Il modo con cui è cominciato, se non altro a livello generalista, è semplicistico: definire smart il semplice svolgere a distanza ciò che si potrebbe fare vis-a-vis crea una confusione semantica. Se fosse tutto qui, si tratterebbe solo di un problema di delivery digitale da un altrove a un centro di raccolta e coordinamento (l’azienda, l’ufficio, la sede…). Tutto qui?

L’accesso all’agilità del lavoro si è fatto di colpo più “agile”, anche perché in deroga alla legge attuale, ma non produce gli effetti connaturati allo smart working in senso proprio (fluiditàndelle connessioni, moltiplicazione relazionale, ecc…). E’ invece una straniante sperimentazione di massa: l’allontanamento e la separazione di un sempre più ampio numero di persone dalle proprie comunità lavorative, abilitate tramite tecnologia a mantenersi operative. Vediamo come il Covid-19 abbia stravolto diversi ambiti: i third place (i luoghi he non sono né casa né ufficio) sono temporaneamente congelati, mentre i first (le abitazioni) e i second (i luoghi di lavoro) si sono sovrapposti.
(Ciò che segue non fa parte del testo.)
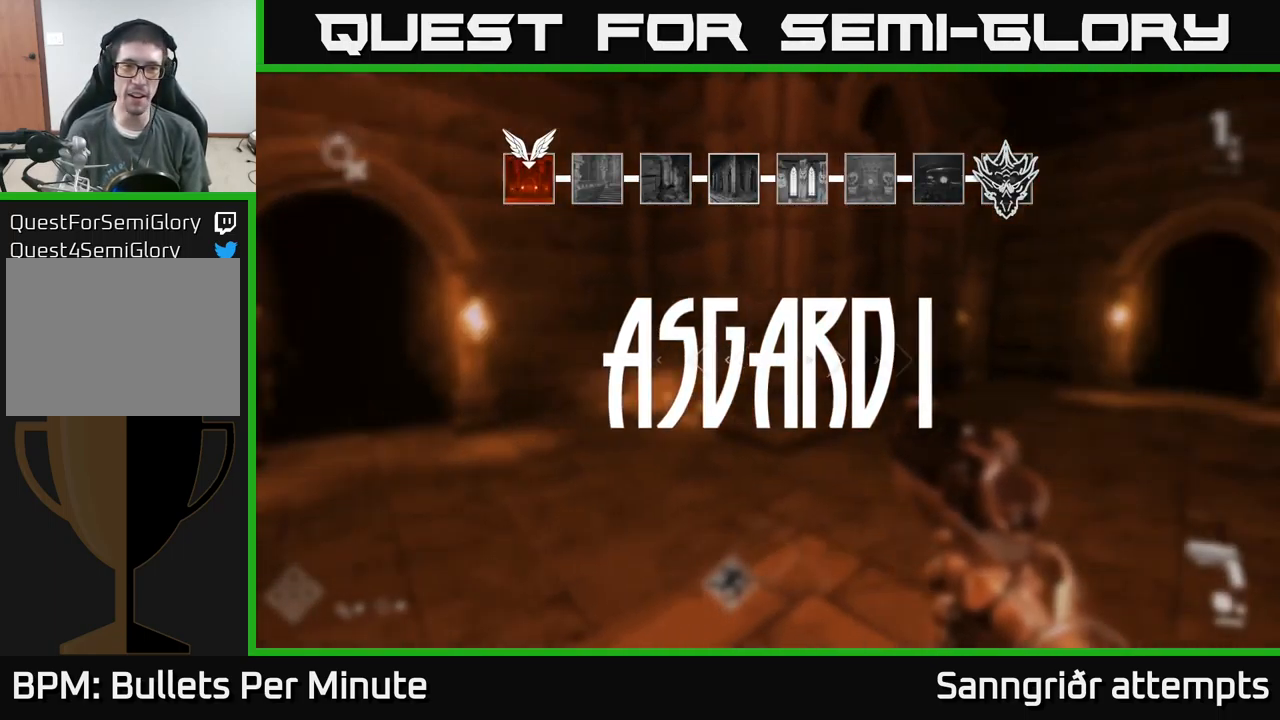
{"buttons": [], "left_stick": "up-right", "right_stick": "right", "events": [[167, "right_stick", "left"], [300, "right_stick", "right"], [334, "left_stick", "up-right"]]}
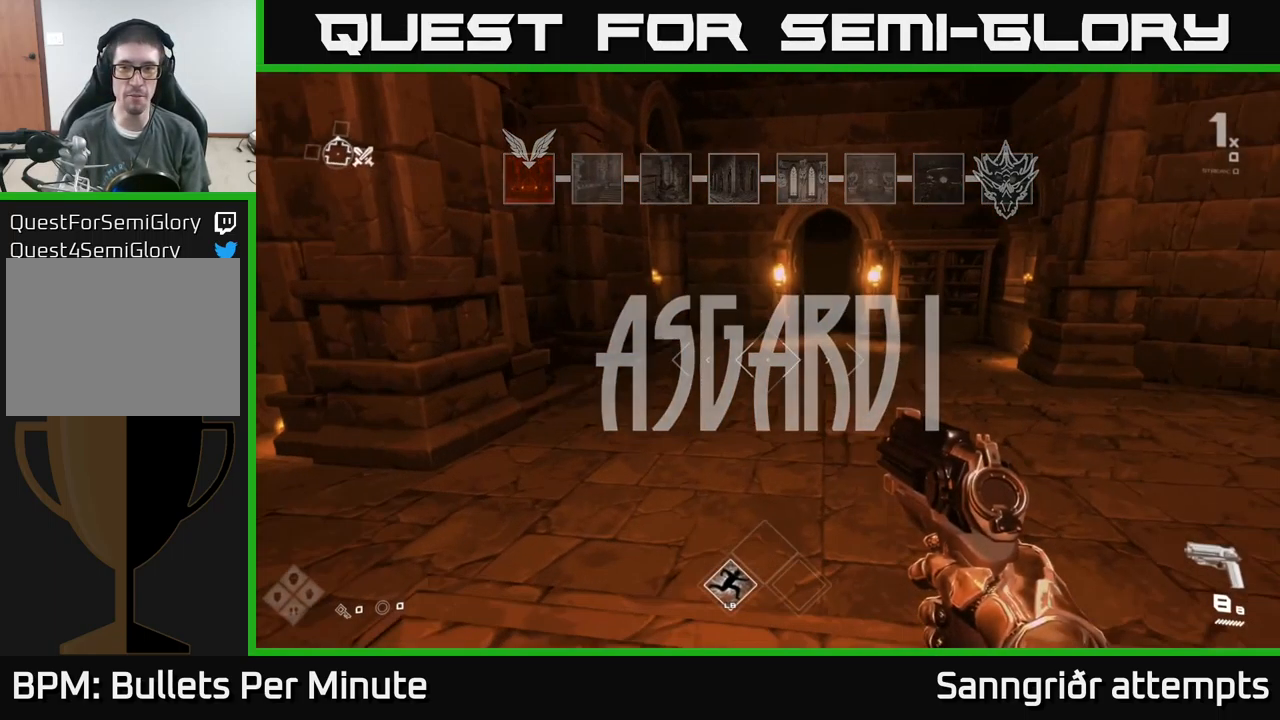
{"buttons": ["L1"], "left_stick": "up", "right_stick": "up-left", "events": [[67, "left_stick", "up"], [117, "L1", "down"], [117, "right_stick", "center"], [451, "right_stick", "up-left"]]}
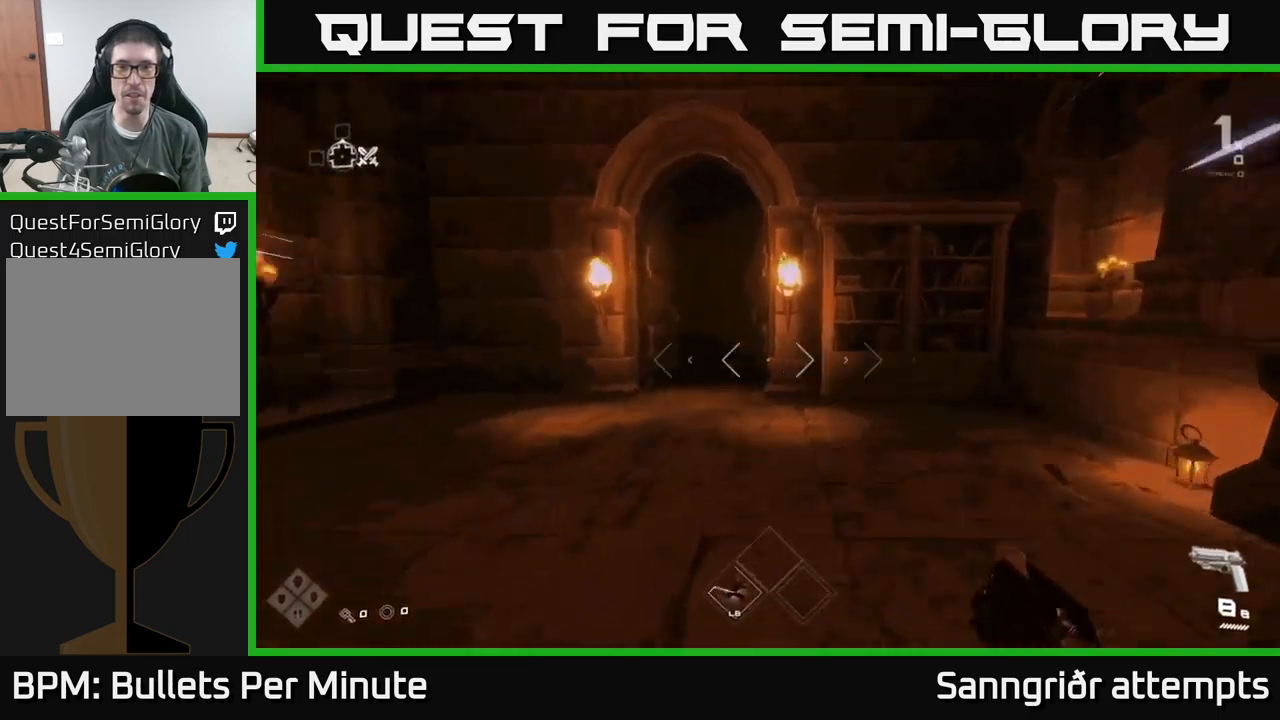
{"buttons": ["L1"], "left_stick": "up", "right_stick": "center", "events": [[67, "right_stick", "center"]]}
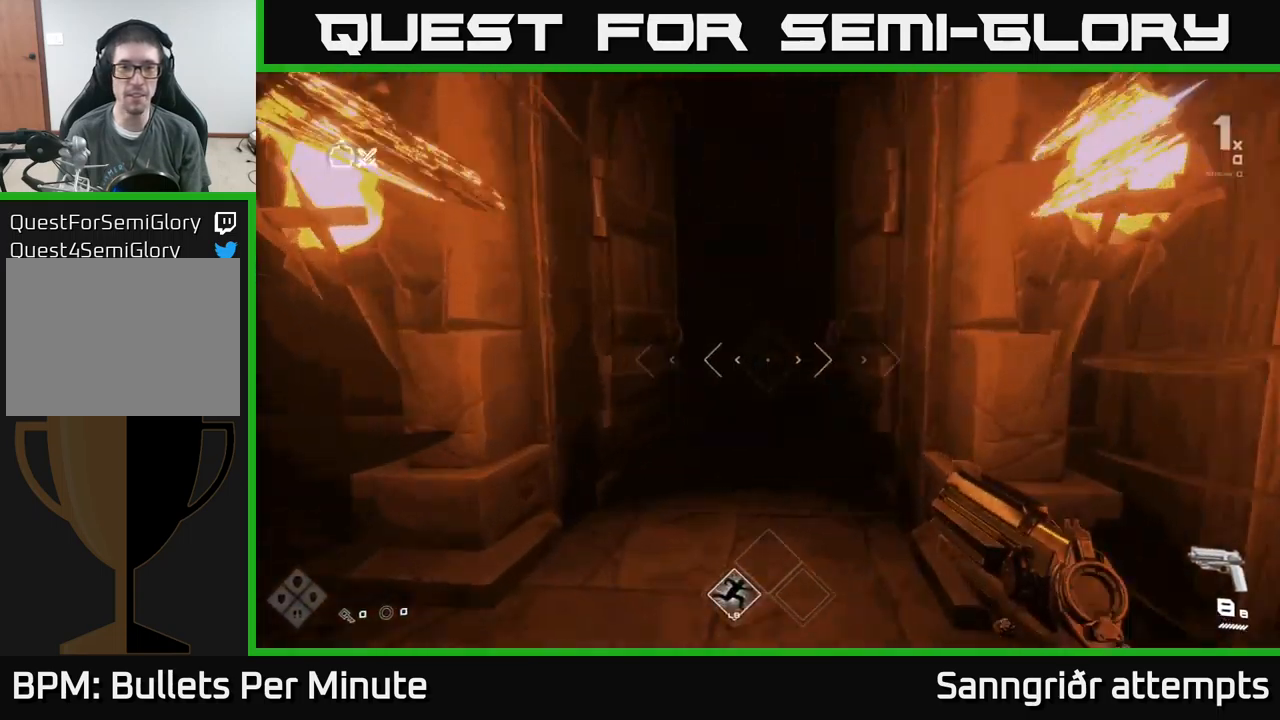
{"buttons": ["L1"], "left_stick": "up", "right_stick": "center", "events": []}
Un boom a così grande scala, mai visto prima, è un acceleratore di progressi di cambiamento che avrà un impatto a medio termine su tutta la più ampia gamma di possibilità. Gli scenari che si aprono sono molteplici e così le domande: abbiamo la struttura digitale adeguata per il remote-worker? Come manterremo la continuità relazionale? Sarà la fine del coworking e degli uffici? Svilupperemo rituali sempre più ossessivi della salute e dell’igiene? Come diventerà la nostra casa per un lavoro da remoto prolungato? Oggi ci stiamo allenando a un’altra prossemica, fisica e virtuale in un tempo… Dovremo imparare a coniugare in modo nuovo prossimità e distanza, comunicazione e mediazione, spontaneità e formalizzazione. Questo può aprire nuovi scenari di progettazione, ai modelli d’uso e gestione degli spazi, all’invenzione di nuove tipologie.

Un’occasione da cogliere.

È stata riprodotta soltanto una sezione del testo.